Atatürk dindar mıydı? Elbette… Ama senin dindarlığın gibi değildi; ey kendini herkesten daha dindar zanneden… Gerçek de “Allah’a giden yol yarattıklarının nefesleri sayısıncadır” denilmiştir. Yani herkesin dindarlığı kendisine göredir. Ve hatta her insanın dindarlığı aldığı nefes sayısınca farklıdır.
Devletin görevlendirdiği namaz kıldırma memurlarının arkasında veya tek başına manasını anlamadığı sözleri dinleyerek veya söyleyerek aklı bambaşka yerlerdeyken yatıp kalkmaları çoğaltarak dindar olduğunu sananlara ne diyebiliriz ki… Onlar da kendilerine göre dindardırlar işte… Ama Atatürk’ün dindarlığı böyle değildir.

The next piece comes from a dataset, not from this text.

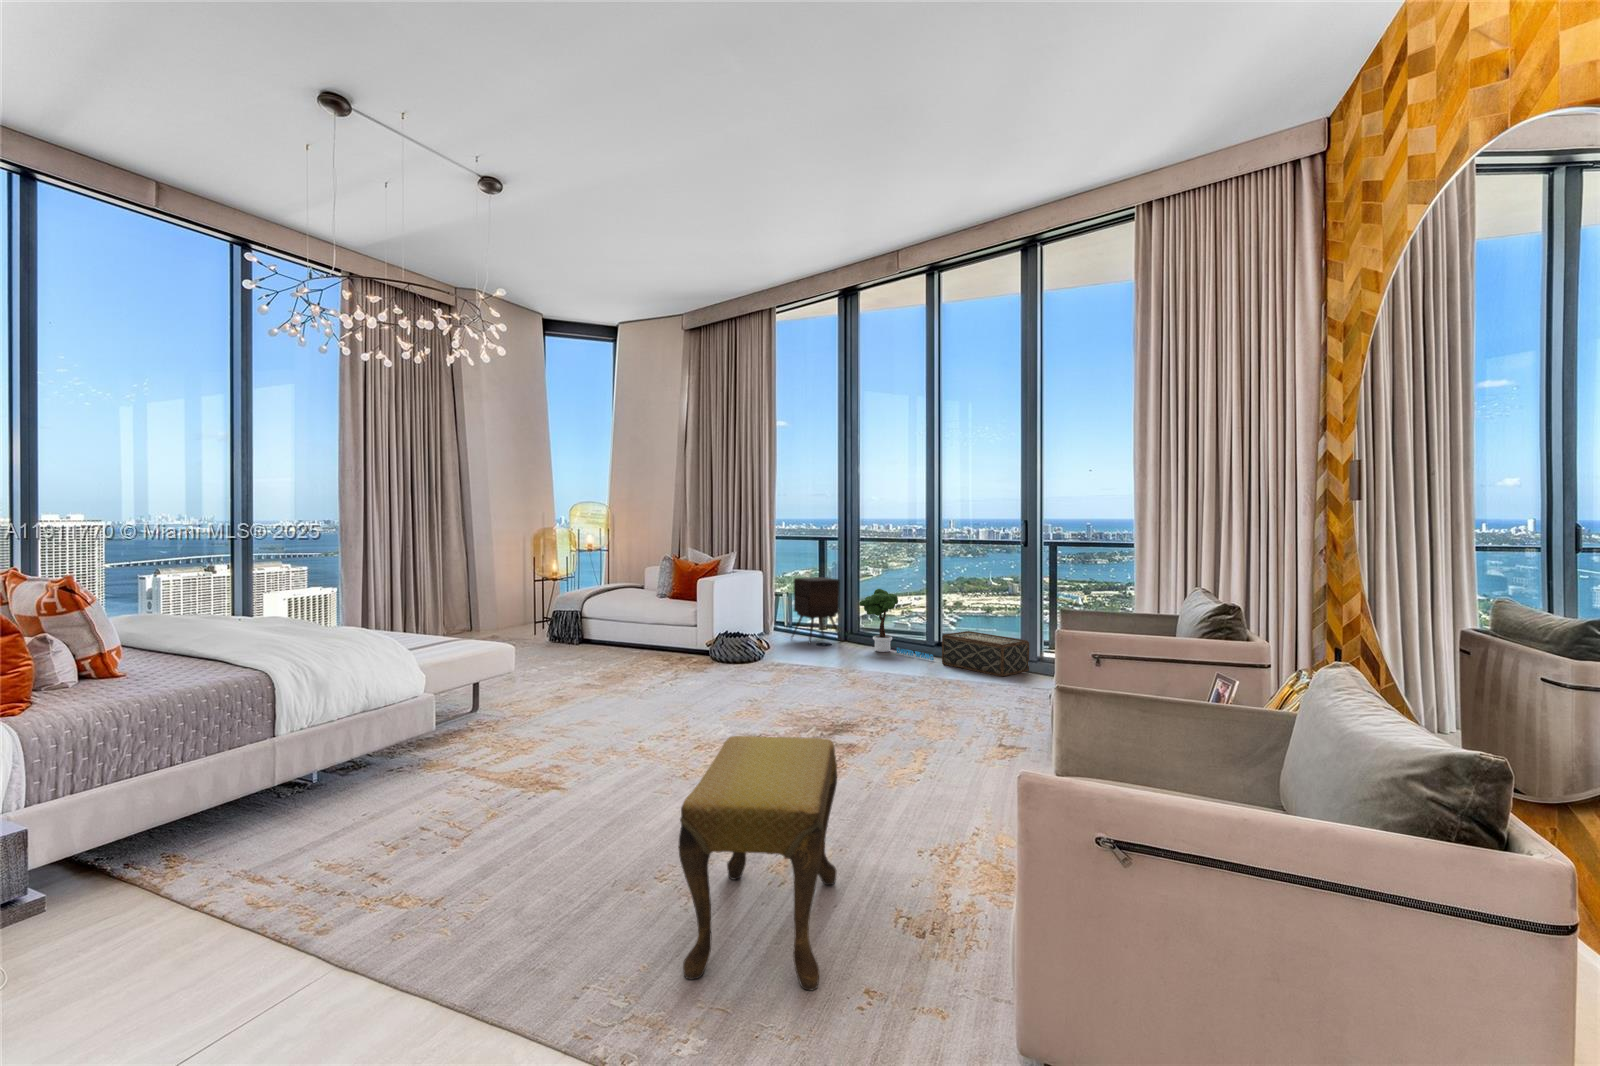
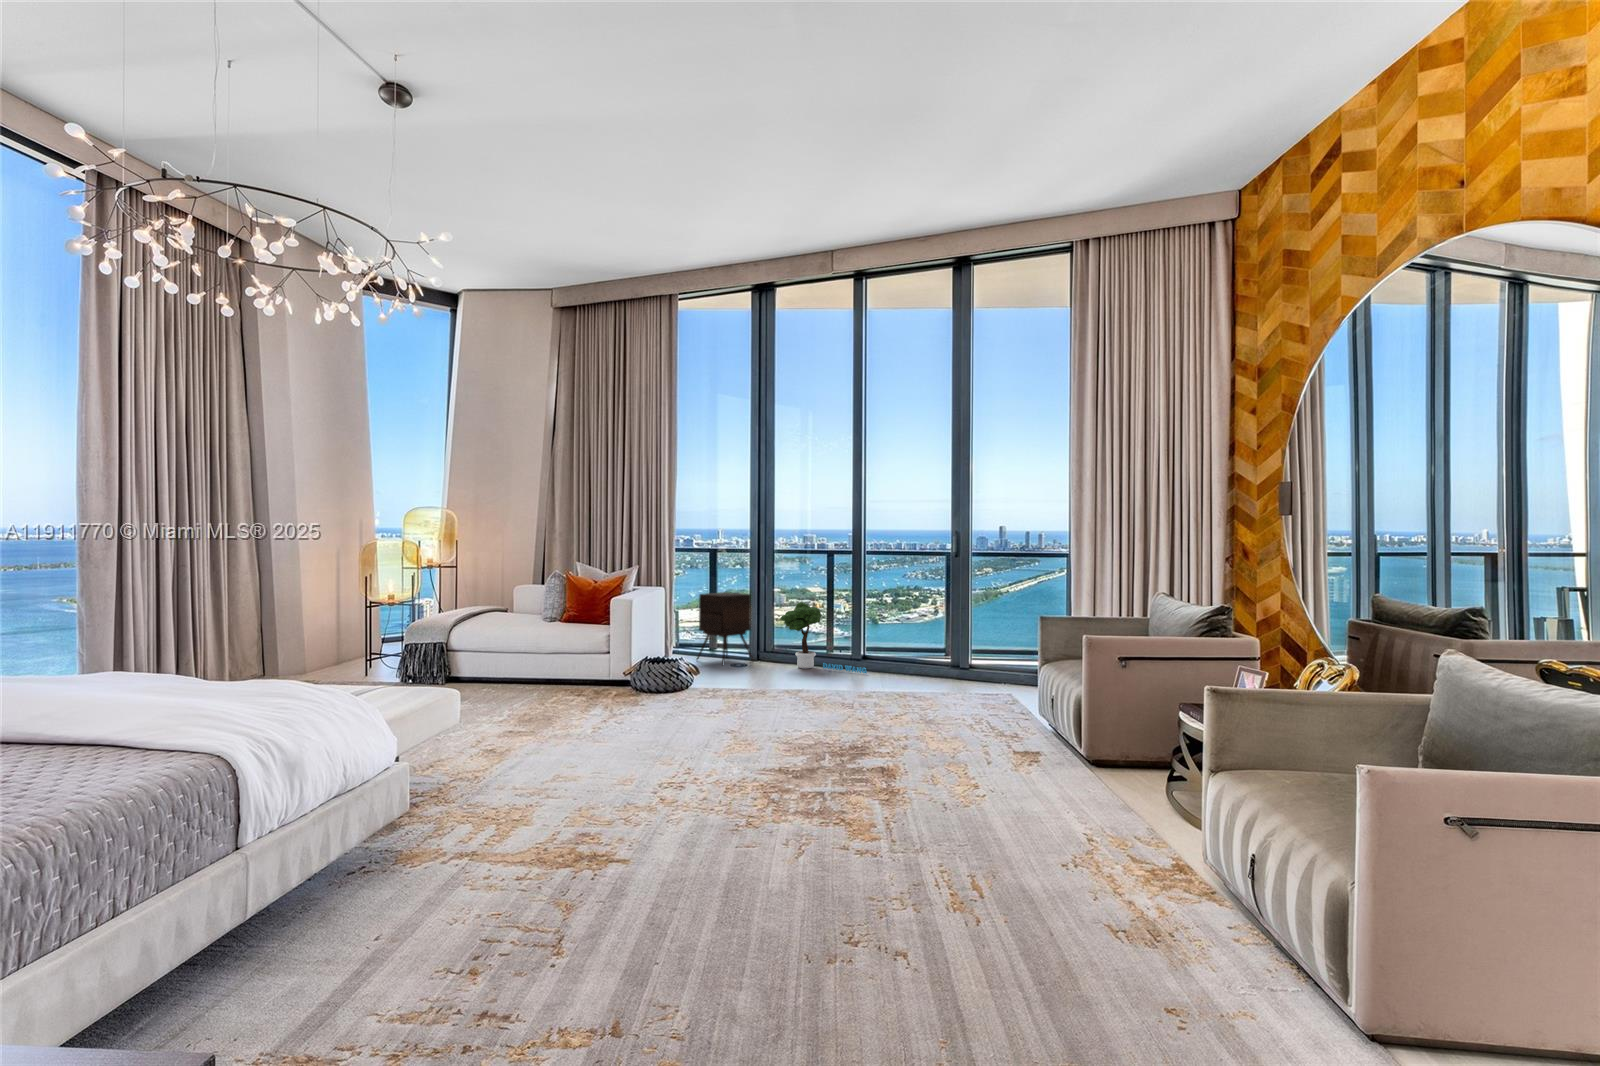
woven basket: present [942,631,1029,676] -> none [878,642,964,685]
footstool: present [679,736,837,990] -> none [919,734,1113,970]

Nasıl olduğunu gelin yakınında bulunanlardan öğrenelim: “Atatürk’ün Yanı Başında” adıyla yayınlanan bir anı kitabı var.
Doğan kitaptan yayınlanmış.
Anlatan Çankaya Köşkü Kütüphanecisi Nuri Ulusu…
Bu kitaptan bölümler sunalım:
Atatürk, kitap okumaya ara vererek; çok sevdiği bir sevda şarkısını mırıldanır. Sonra şarkıyı bitirince şöyle der: “Nuri evladım, sevgi ve aşık olmak ne güzel duygu. Tanrı nelere kadir, bizlere ne güzel duygular veriyor, ne güzel bir beste ve şarkı değil mi?”
“Bu muydu?” demiyorsunuz değil mi? Evet budur. Tanrıyı ve onun nimetlerini güzel bir duyguyu anlatan güzel bir beste de bulmak…
Yine böyle bir örnek…
Yine aynı kitaptan:
Atatürk, şimdilerde üzerinde Saraylar yaptırılan “Atatürk Orman Çiftliğindeki” ağaçları görmeye geldiği bir gün, bir kayısı ağacına gözü takılır. Olgunlaşmış kayısılardan birkaç tane koparıp eliyle ovalayıp temizleyip yemeye başlar ve der ki: “Oh, oh ne kadar da güzelmiş, Allah’ın hikmetine bakın, neler yaratıyor neler. İnanmayan kafir’dir.”
Evet, kayısının o güzel tadında Allah’ın hikmetini bulmak, işte bu dindarlıktır.
Biliyorum bu anlattığım dindarlık belirtileri birilerini kesmez…
Peki, onların da itiraz edemeyeceği örnekler verelim…
Yine aynı kitaptan:
“Hafız Yaşar vardı (Yaşar Okur) Atatürk onu sever ve çok beğenirdi. Bazı zamanlar ‘Hafızı çağırın’ derdi. Hafız Yaşar’ın makamıyla okuduğu Kuranı Kerim surelerini huşu ile dinlediğini ve gözlerinden yaş aktığını ve bu gözyaşlarını ceketinin sol üst tarafındaki mendil cebinde, her zaman muntazaman bulundurduğu beyaz keten mendil ile sildiğine yakinen hep şahit olmuşumdur.
Atatürk, Türkçe Kuran çalışmalarını 1926 yılında başlatmış. Bu işin başına Elmalılı Muhammed Hamdi Yazar’ı getirmiş. Ama yapılacak tefsirlerle bizzat kendisi de ilgilenirmiş. Eserin bitiminde kendi katkısıyla, Kuran gerçeğini ve Kuran ile ilgili özellikleri açıklayan güzel bir önsöz hazırlandı ve basıma girdi. (1935)
Bu çalışmalara bende çoğu zaman katılmıştım. Atatürk bazı kereler çalışırken okuduğu tefsirlerin çok tesirinde kalır ve: ‘Hey büyük Allah’ım… Kurana inanmayan kafir’dir. Bize nasıl yol gösteriyor. Bunları tüm dünyaya okutmalıyız. Okurken ruhum coşuyor. Size de oluyor mu?’ diye de sorardı. O anlarda gözleri dalar ve hafifçe kızarırdı.”
Atatürk, dindar mıydı?
Evet, dindardı…
Bilgili ve bilinçli dindar…
Ötesi Allah’ın bileceği iş…
Siz kimsiniz ki Atatürk’ün dinini sorguluyorsunuz?
Ey Haçlı seferlerinin ve emperyalizmin işbirlikçileri siz mi dindarsınız?